Instrução 1:
Converta em uma lista JSON de strings o texto lido das páginas em todas as linhas de dados, com um item para cada linha de texto e sem as linhas em branco. Deixe as imagens fora da resposta.

O estudo realizado por Wellington Furtado Santos e Felipe Furtado Medeiros Rebouças, intitulado “Análise dos estudantes do PBF – Programa Bolsa Família – frente à frequência escolar dos beneficiados”, foi publicado na Revista InterAção em 2018. Este estudo examina a relação entre a frequência escolar e os impactos educacionais gerados por programas sociais, com foco no Programa Bolsa Família. A pesquisa busca entender se a simples presença do aluno na escola, um dos critérios para o recebimento do benefício, é suficiente para promover resultados educacionais significativos.

Dados para análise:
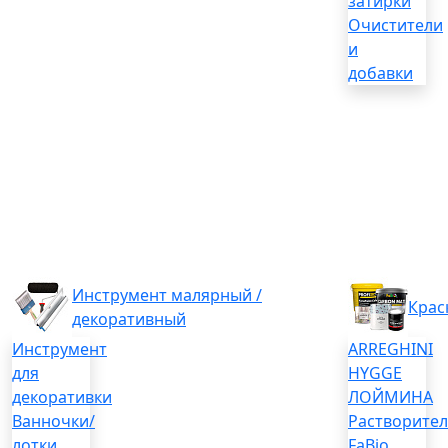
затирки
Очистители
и
добавки
Инструмент малярный /
Крас
декоративный
Инструмент
ARREGHINI
для
HYGGE
декоративки
ЛОЙМИНА
Ванночки/
Растворите
лотки
FaBio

Instrução 2:
Copie do trecho sobre o Programa Bolsa Família a parte entre "O estudo realizado" e "resultados educacionais significativos.", inclusive.

Resultado da tarefa 1:
[
  "затирки",
  "Очистители",
  "и",
  "добавки",
  "Инструмент малярный /",
  "Крас",
  "декоративный",
  "Инструмент",
  "ARREGHINI",
  "для",
  "HYGGE",
  "декоративки",
  "ЛОЙМИНА",
  "Ванночки/",
  "Растворите",
  "лотки",
  "FaBio"
]

Resultado da tarefa 2:
O estudo realizado por Wellington Furtado Santos e Felipe Furtado Medeiros Rebouças, intitulado “Análise dos estudantes do PBF – Programa Bolsa Família – frente à frequência escolar dos beneficiados”, foi publicado na Revista InterAção em 2018. Este estudo examina a relação entre a frequência escolar e os impactos educacionais gerados por programas sociais, com foco no Programa Bolsa Família. A pesquisa busca entender se a simples presença do aluno na escola, um dos critérios para o recebimento do benefício, é suficiente para promover resultados educacionais significativos.